IMHO, in response to the question in post #1 "What do you think from looking at the pictures?", it would be better if they were replaced, they are going to flex enough. The factory used them in new stronger condition and felt an upgrade to boxed arms was even better. Due to rust these have gone the opposite direction from the boxed upgrade.
#22
If you plan to press other "objects" not necessarily control arms since a device of this type works on a plethora of other equipment, devices & the like - it's well worth the investment.
https://www.homedepot.com/p/Powerbui...0579/203120703
https://www.homedepot.com/p/Powerbui...0579/203120703
#24
The OP's arms look pretty scaly. I personally would at least replace them with stock arms in better shape. I've routinely replaced bushings with nothing more than a torch, a bench vise, and some sections of pipe or sockets with the right diameter.
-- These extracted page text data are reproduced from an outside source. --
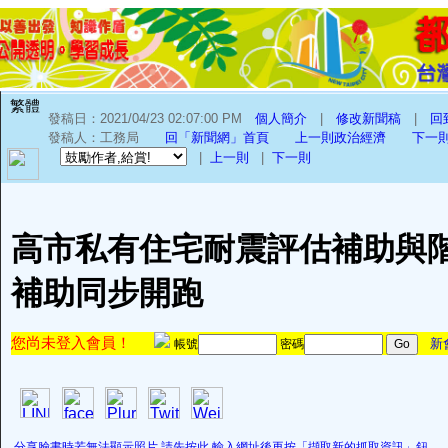
繁體
發稿日：2021/04/23 02:07:00 PM
個人簡介
|
修改新聞稿
|
回
發稿人：工務局
回「新聞網」首頁
上一則政治經濟
下一
|
上一則
|
下一則
高市私有住宅耐震評估補助與
補助同步開跑
您尚未登入會員！
新
帳號
密碼
分享臉書時若無法顯示照片,請先按此,輸入網址後再按「擷取新的抓取資訊」鈕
There is almost no chance that you'll get those old bushings out with a press or tool. I just burn out the rubber, compress the remaining shell with a hammer and punch, and the shell falls out. This is a smelly, smoky mess, so do it over a metal container. I've even done this with a propane torch before I got me ox-acetelyne system. Clean up the bores before installing the new bushings. Wipe some wheel bearing grease onto the mating surfaces before installing the new bushings. Cut a length of angle iron or eve wood to hold the sides of the control arms apart when installing the new bushings. Use a pipe or socket that ONLY presses on the outer flange of the new bushings, not the rubber. I've installed the new bushings with a large bench vice and also a three pound sledge hammer. And yes, the bushings all press in from the same side of the arms. These are not RH/LH. Both sides are the same.
#25
I did want to keep the vehicle as original as possible, but at some point, you have to decide if it is worth it. There are several aftermarket arms that look pretty good and likely function better than OEM. It would be a learning experience and satisfying to remove the bushings, blast, paint, and install new rubber bushings, but with that time involved I could get all new and functionally stronger arms. I guess that is a dilemma that others have faced as well. When to fight for originality. I like the looks of the hotchkis arms.
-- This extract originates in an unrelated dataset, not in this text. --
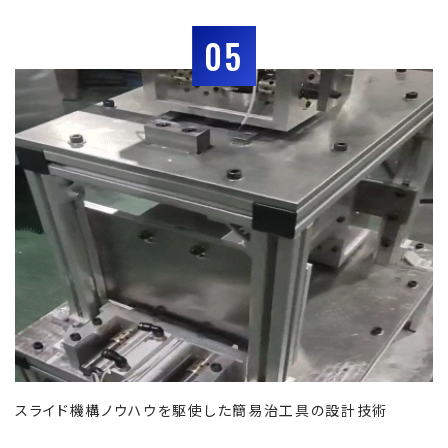
05
スライド機構ノウハウを駆使した簡易治工具の設計技術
These arms linked look OEM, but I always worry about quality and origin for these e-bay products. Any thoughts on these?
https://www.ebay.com/itm/40339813690...aed166f3114ef0
These arms linked look OEM, but I always worry about quality and origin for these e-bay products. Any thoughts on these?
https://www.ebay.com/itm/40339813690...aed166f3114ef0
Last edited by nickwisconsin; October 10th, 2023 at 01:44 PM.
#26
I realize I'm a little late to this party, but everyone is worried about how to replace bushings without looking closely at the pics. It looks like both sets of control arms need replacing. The short ones have been almost worn through. You need to have the groves welded in or get new ones. Better yet, get a whole new set of uppers and lowers with the bushings already installed. You will need to replace the bushings in the differential housing too and from what I have read, those are the ones that are a beast to replace.